Department of Psychology, University of California, Berkeley, 2121 Berkeley Way, Berkeley, CA 94704, USA.
Department of Psychology, Princeton University, South Drive, Princeton, NJ 08540, USA.
Curr Biol. 2019 May 20;29(10):1606-1613.e5. doi: 10.1016/j.cub.2019.04.011. Epub 2019 May 2.
Decisions must be implemented through actions, and actions are prone to error. As such, when an expected outcome is not obtained, an individual should be sensitive to not only whether the choice itself was suboptimal but also whether the action required to indicate that choice was executed successfully. The intelligent assignment of credit to action execution versus action selection has clear ecological utility for the learner.

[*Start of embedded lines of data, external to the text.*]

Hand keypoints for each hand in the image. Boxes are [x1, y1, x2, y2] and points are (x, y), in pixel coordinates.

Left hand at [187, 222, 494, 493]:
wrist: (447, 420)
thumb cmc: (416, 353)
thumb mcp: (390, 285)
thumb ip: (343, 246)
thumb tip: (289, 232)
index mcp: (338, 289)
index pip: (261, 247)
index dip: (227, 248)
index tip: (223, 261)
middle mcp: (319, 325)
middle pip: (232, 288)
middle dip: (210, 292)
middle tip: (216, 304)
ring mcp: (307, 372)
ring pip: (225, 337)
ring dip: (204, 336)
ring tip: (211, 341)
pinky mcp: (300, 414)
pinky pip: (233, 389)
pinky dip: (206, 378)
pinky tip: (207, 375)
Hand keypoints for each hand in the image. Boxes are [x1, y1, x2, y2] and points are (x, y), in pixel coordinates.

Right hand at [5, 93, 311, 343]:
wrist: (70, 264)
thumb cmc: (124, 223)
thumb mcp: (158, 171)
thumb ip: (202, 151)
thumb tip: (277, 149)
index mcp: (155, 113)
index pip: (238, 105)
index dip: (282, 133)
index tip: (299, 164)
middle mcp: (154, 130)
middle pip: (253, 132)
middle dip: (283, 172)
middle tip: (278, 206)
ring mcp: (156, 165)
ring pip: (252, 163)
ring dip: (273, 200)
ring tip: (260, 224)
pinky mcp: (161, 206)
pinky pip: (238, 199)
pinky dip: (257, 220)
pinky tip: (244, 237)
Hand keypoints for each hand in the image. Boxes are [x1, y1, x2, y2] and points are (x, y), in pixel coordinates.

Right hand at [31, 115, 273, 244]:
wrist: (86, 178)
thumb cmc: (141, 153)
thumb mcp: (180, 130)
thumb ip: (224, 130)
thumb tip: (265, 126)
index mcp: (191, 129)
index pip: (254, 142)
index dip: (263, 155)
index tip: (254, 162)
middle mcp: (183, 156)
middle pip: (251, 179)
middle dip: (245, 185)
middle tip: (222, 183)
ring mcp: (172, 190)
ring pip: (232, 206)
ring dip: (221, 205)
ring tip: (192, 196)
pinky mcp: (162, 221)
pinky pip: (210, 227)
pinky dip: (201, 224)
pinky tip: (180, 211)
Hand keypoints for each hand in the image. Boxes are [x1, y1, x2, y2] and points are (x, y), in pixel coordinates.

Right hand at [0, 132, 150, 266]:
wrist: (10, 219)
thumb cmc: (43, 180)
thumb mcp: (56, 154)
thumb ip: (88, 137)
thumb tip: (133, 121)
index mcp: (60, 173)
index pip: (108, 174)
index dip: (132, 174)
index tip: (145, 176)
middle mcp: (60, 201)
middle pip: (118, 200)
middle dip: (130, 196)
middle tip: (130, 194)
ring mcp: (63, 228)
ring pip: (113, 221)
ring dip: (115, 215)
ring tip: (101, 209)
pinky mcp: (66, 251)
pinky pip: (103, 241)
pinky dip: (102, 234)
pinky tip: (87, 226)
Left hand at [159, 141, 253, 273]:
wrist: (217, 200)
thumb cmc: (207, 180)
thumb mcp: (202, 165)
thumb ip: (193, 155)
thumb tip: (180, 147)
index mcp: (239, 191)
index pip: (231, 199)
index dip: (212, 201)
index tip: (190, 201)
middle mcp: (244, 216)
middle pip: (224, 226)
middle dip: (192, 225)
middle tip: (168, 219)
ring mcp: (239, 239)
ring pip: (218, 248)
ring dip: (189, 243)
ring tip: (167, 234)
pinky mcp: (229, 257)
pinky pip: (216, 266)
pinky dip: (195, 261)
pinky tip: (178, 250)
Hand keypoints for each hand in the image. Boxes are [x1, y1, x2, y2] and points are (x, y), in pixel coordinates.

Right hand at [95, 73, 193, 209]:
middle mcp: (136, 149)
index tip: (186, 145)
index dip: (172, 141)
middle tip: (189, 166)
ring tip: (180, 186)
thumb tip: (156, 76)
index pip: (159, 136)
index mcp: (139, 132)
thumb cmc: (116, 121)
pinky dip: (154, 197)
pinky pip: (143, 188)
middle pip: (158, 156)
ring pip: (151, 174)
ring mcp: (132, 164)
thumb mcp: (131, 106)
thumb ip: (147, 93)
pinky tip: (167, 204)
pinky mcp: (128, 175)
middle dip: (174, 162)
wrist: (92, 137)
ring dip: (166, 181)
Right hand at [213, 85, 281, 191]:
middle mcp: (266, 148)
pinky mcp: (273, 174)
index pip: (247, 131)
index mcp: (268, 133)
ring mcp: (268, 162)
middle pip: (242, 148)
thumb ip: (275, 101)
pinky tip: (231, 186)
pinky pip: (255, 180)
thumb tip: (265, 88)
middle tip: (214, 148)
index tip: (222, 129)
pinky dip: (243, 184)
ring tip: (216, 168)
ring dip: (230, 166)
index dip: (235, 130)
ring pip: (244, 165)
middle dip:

To explore this, we used a modified version of a classic reinforcement learning task in which feedback indicated whether negative prediction errors were, or were not, associated with execution errors. Using fMRI, we asked if prediction error computations in the human striatum, a key substrate in reinforcement learning and decision making, are modulated when a failure in action execution results in the negative outcome. Participants were more tolerant of non-rewarded outcomes when these resulted from execution errors versus when execution was successful, but reward was withheld. Consistent with this behavior, a model-driven analysis of neural activity revealed an attenuation of the signal associated with negative reward prediction errors in the striatum following execution failures. These results converge with other lines of evidence suggesting that prediction errors in the mesostriatal dopamine system integrate high-level information during the evaluation of instantaneous reward outcomes.
决策必须通过行动来实施,而行动容易出错。因此,当没有得到预期的结果时,个体不仅应该敏感地意识到选择本身是否不够理想,还应该意识到指示该选择所需的行动是否成功执行。将信用分配给行动执行与行动选择对于学习者具有明显的生态效用。为了探索这一点,我们使用了经典强化学习任务的修改版本,其中反馈表明负预测误差是否与执行错误相关。使用 fMRI,我们询问在人类纹状体(强化学习和决策的关键基质)中的预测误差计算是否在执行失败导致负面结果时受到调制。当非奖励结果是由于执行错误而不是执行成功但奖励被拒绝时,参与者对其的容忍度更高。与该行为一致,对神经活动的模型驱动分析表明,在执行失败后,纹状体中与负奖励预测误差相关的信号减弱。这些结果与其他表明中脑多巴胺系统中的预测误差在评估即时奖励结果时整合高层信息的证据一致。